Supplied material ->

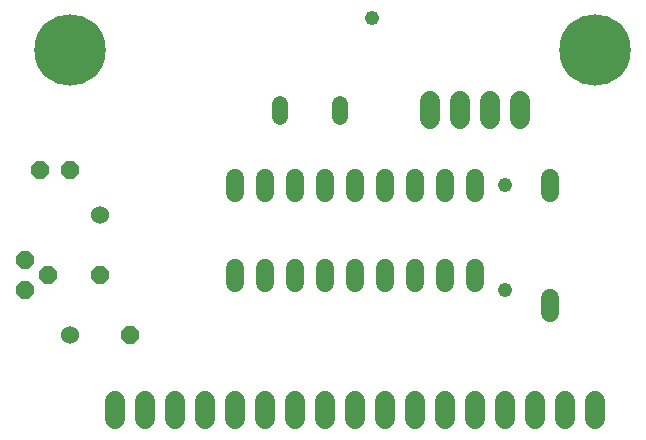
<source format=gbr>
G04 EAGLE Gerber RS-274X export*
G75*
%MOMM*%
%FSLAX34Y34*%
%LPD*%
%INSoldermask Bottom*%
%IPPOS*%
%AMOC8*
5,1,8,0,0,1.08239X$1,22.5*%
G01*
%ADD10P,1.649562X8X22.500000*%
%ADD11P,1.649562X8X292.500000*%
%ADD12C,1.524000*%
%ADD13C,1.524000*%
%ADD14C,1.727200*%
%ADD15C,1.320800*%
%ADD16C,6.045200*%
%ADD17C,1.209600*%


D10*
X50800Y241300D03*
X76200Y241300D03*
D11*
X101600Y152400D03*
D12*
X101600Y203200D03*
D10*
X127000Y101600D03*
D12*
X76200Y101600D03*
D13*
X482600Y120396D02*
X482600Y133604D01*
X482600Y221996D02*
X482600Y235204D01*
X215900Y159004D02*
X215900Y145796D01*
X241300Y145796D02*
X241300Y159004D01*
X266700Y159004D02*
X266700Y145796D01*
X292100Y145796D02*
X292100Y159004D01*
X317500Y159004D02*
X317500Y145796D01*
X342900Y145796D02*
X342900Y159004D01*
X368300Y159004D02*
X368300Y145796D01*
X393700Y145796D02*
X393700Y159004D01*
X419100Y159004D02*
X419100Y145796D01*
X419100Y221996D02*
X419100Y235204D01*
X393700Y235204D02*
X393700Y221996D01*
X368300Y221996D02*
X368300Y235204D01*
X342900Y235204D02*
X342900Y221996D01*
X317500Y221996D02*
X317500Y235204D01*
X292100Y235204D02*
X292100Y221996D01*
X266700Y221996D02*
X266700Y235204D01*
X241300Y235204D02*
X241300Y221996D01*
X215900Y221996D02*
X215900Y235204D01*
D11*
X38100Y165100D03*
X57150Y152400D03*
X38100Y139700D03*
D14*
X457200Y284480D02*
X457200Y299720D01*
X431800Y299720D02*
X431800Y284480D01*
X406400Y284480D02*
X406400Y299720D01*
X381000Y299720D02*
X381000Y284480D01*
X520700Y45720D02*
X520700Y30480D01*
X495300Y30480D02*
X495300Y45720D01*
X469900Y45720D02*
X469900Y30480D01*
X444500Y30480D02*
X444500Y45720D01*
X419100Y45720D02*
X419100Y30480D01*
X393700Y30480D02*
X393700Y45720D01*
X368300Y45720D02*
X368300Y30480D01*
X342900Y30480D02*
X342900Y45720D01*
X317500Y45720D02*
X317500Y30480D01*
X292100Y30480D02*
X292100Y45720D01*
X266700Y45720D02*
X266700Y30480D01*
X241300Y30480D02*
X241300Y45720D01*
X215900Y45720D02*
X215900Y30480D01*
X190500Y30480D02*
X190500Y45720D01*
X165100Y45720D02*
X165100Y30480D01*
X139700Y30480D02*
X139700Y45720D01*
X114300Y45720D02*
X114300Y30480D01*
D15*
X304800Y286512D02*
X304800Y297688D01*
X254000Y297688D02*
X254000Y286512D01*
D16*
X76200Y342900D03*
X520700Y342900D03*
D17*
X331500Y370382D03*
X444500Y228600D03*
X444500Y139700D03*
M02*

</source>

Directions for this task ->
For this exercise, copy the entries above exactly and skip any picture.

Result ->
<source format=gbr>
G04 EAGLE Gerber RS-274X export*
G75*
%MOMM*%
%FSLAX34Y34*%
%LPD*%
%INSoldermask Bottom*%
%IPPOS*%
%AMOC8*
5,1,8,0,0,1.08239X$1,22.5*%
G01*
%ADD10P,1.649562X8X22.500000*%
%ADD11P,1.649562X8X292.500000*%
%ADD12C,1.524000*%
%ADD13C,1.524000*%
%ADD14C,1.727200*%
%ADD15C,1.320800*%
%ADD16C,6.045200*%
%ADD17C,1.209600*%


D10*
X50800Y241300D03*
X76200Y241300D03*
D11*
X101600Y152400D03*
D12*
X101600Y203200D03*
D10*
X127000Y101600D03*
D12*
X76200Y101600D03*
D13*
X482600Y120396D02*
X482600Y133604D01*
X482600Y221996D02*
X482600Y235204D01*
X215900Y159004D02*
X215900Y145796D01*
X241300Y145796D02*
X241300Y159004D01*
X266700Y159004D02*
X266700Y145796D01*
X292100Y145796D02*
X292100Y159004D01*
X317500Y159004D02*
X317500Y145796D01*
X342900Y145796D02*
X342900Y159004D01*
X368300Y159004D02*
X368300Y145796D01*
X393700Y145796D02*
X393700Y159004D01*
X419100Y159004D02*
X419100Y145796D01*
X419100Y221996D02*
X419100Y235204D01*
X393700Y235204D02*
X393700Y221996D01*
X368300Y221996D02*
X368300Y235204D01*
X342900Y235204D02*
X342900Y221996D01*
X317500Y221996D02*
X317500Y235204D01*
X292100Y235204D02*
X292100Y221996D01*
X266700Y221996D02*
X266700Y235204D01*
X241300Y235204D02*
X241300Y221996D01*
X215900Y221996D02*
X215900Y235204D01*
D11*
X38100Y165100D03*
X57150Y152400D03*
X38100Y139700D03*
D14*
X457200Y284480D02*
X457200Y299720D01*
X431800Y299720D02*
X431800Y284480D01*
X406400Y284480D02*
X406400Y299720D01*
X381000Y299720D02*
X381000Y284480D01*
X520700Y45720D02*
X520700Y30480D01*
X495300Y30480D02*
X495300Y45720D01*
X469900Y45720D02*
X469900Y30480D01*
X444500Y30480D02*
X444500Y45720D01*
X419100Y45720D02*
X419100Y30480D01*
X393700Y30480D02*
X393700Y45720D01*
X368300Y45720D02*
X368300Y30480D01*
X342900Y30480D02*
X342900Y45720D01*
X317500Y45720D02*
X317500Y30480D01*
X292100Y30480D02*
X292100Y45720D01*
X266700Y45720D02*
X266700Y30480D01*
X241300Y30480D02*
X241300Y45720D01*
X215900Y45720D02*
X215900Y30480D01*
X190500Y30480D02*
X190500Y45720D01*
X165100Y45720D02*
X165100Y30480D01*
X139700Y30480D02*
X139700Y45720D01*
X114300Y45720D02*
X114300Y30480D01*
D15*
X304800Y286512D02*
X304800Y297688D01*
X254000Y297688D02*
X254000Y286512D01*
D16*
X76200Y342900D03*
X520700Y342900D03*
D17*
X331500Y370382D03*
X444500Y228600D03*
X444500Y139700D03*
M02*

</source>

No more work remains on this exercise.